His former wife, Gina Ricci, came to his bedside.
“He told me he was going to go back to the mountain,” she told the New York Times, “and he was going to win me back.”
When a friend went to retrieve Mr. Johnson’s pickup truck — a 1984 Ford F-250 — he found a black bag nestled under the seat. It held his Olympic gold medal.
William Dean Johnson was born March 30, 1960, in Los Angeles. His father worked in computers.
The family moved to Idaho when Mr. Johnson was 7, then two years later settled in Brightwood, Ore., near Mount Hood. He was a good student and promising skier, but he was also restless and quarrelsome.

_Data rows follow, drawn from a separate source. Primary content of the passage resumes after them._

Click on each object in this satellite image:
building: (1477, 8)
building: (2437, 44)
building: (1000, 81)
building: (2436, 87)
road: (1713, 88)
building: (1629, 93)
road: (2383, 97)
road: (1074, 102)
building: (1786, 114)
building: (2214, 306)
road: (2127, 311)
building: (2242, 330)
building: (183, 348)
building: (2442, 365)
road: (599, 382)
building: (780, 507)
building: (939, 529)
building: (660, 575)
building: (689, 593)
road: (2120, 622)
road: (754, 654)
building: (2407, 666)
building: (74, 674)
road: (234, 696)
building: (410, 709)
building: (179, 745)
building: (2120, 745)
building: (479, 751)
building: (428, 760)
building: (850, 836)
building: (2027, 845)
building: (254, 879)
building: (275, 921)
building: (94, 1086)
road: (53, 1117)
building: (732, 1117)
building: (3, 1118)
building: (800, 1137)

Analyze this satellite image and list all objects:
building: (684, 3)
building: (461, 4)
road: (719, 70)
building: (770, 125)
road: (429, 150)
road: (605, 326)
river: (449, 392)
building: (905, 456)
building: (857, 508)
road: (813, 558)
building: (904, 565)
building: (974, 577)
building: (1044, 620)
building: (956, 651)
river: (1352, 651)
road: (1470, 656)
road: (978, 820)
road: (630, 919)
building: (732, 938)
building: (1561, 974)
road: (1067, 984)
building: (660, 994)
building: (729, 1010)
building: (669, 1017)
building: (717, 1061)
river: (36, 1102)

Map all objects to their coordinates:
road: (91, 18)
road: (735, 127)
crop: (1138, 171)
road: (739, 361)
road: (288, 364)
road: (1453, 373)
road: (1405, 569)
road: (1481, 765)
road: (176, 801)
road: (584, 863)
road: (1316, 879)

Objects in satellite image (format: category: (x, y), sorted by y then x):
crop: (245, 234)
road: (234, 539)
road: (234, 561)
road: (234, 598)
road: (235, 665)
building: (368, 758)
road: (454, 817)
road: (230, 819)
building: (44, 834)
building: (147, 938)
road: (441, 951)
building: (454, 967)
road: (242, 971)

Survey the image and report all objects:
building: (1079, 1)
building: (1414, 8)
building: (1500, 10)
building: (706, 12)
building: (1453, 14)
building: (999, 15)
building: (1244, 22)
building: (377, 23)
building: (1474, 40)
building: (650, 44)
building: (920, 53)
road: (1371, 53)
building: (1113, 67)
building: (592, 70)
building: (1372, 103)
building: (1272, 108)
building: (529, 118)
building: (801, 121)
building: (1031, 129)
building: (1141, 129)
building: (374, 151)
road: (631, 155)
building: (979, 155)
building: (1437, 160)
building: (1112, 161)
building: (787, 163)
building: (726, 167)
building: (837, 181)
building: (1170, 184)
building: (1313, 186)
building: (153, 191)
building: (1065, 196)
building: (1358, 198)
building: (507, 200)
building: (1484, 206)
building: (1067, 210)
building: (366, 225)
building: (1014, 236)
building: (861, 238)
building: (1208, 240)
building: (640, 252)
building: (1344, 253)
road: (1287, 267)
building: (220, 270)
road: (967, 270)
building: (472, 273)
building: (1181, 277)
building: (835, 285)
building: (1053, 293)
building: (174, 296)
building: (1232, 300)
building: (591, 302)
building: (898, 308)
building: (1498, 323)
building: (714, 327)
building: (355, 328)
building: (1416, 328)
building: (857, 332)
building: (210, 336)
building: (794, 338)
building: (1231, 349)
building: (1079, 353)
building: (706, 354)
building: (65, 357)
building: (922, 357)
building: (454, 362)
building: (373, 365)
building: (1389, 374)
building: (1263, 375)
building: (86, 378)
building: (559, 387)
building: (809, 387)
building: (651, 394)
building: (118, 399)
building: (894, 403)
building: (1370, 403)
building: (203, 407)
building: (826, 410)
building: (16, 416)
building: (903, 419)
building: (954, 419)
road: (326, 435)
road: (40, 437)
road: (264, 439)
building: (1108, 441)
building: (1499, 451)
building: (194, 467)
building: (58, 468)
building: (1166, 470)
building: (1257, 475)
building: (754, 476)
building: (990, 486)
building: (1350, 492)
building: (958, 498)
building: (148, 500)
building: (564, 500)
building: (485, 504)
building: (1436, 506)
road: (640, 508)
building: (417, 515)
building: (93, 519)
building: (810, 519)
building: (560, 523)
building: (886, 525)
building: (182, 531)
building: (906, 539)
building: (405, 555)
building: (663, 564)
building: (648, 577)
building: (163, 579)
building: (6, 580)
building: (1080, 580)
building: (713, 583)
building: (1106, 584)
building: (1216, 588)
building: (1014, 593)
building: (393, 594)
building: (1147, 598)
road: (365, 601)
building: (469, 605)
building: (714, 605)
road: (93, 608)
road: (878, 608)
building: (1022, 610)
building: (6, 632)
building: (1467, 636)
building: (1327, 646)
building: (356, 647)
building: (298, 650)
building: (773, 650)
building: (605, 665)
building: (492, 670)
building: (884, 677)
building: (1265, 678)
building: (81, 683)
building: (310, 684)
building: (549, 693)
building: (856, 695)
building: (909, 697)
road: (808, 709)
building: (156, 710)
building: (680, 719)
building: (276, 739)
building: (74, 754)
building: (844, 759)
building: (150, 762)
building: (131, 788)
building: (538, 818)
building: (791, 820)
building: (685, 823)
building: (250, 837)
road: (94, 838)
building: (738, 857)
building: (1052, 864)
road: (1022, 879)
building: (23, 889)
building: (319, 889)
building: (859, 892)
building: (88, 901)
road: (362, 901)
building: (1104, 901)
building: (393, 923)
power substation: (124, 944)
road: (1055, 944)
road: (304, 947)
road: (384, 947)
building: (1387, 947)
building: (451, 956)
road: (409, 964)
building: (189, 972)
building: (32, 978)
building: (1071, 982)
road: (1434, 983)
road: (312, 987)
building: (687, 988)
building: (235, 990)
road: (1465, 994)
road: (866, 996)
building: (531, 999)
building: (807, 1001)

Arrested at 17 for car theft, Mr. Johnson was told by a judge that he could go to jail or attend a ski academy in Washington state. He chose skiing, but he never outgrew his reputation as a brawler who fought with his teammates and argued with his coaches. He was once kicked off the national ski team for poor training habits, but for a few brief months when it counted the most, he reigned as the dominant downhill skier in the world.
After his horrific crash in 2001, Mr. Johnson recovered enough to ski for recreation, but he had memory loss and other problems. A series of strokes left him progressively debilitated.
He spent his final years with his mother, D.B. Johnson, who survives him, along with his twin sons. His story was featured in a 2011 documentary, “Downhill.”
Since Mr. Johnson’s gold medal in 1984, the only other U.S. skiers to win the Olympic downhill have been Tommy Moe in 1994 and Lindsey Vonn in 2010.
“Those who know me may say I was a difficult person but fun to be around,” Mr . Johnson said in 1990. “Those who don’t probably will just say I was the best downhill skier in U.S. history. No matter what they say, there’s one thing they’ll never take away from me — I was Olympic champion.”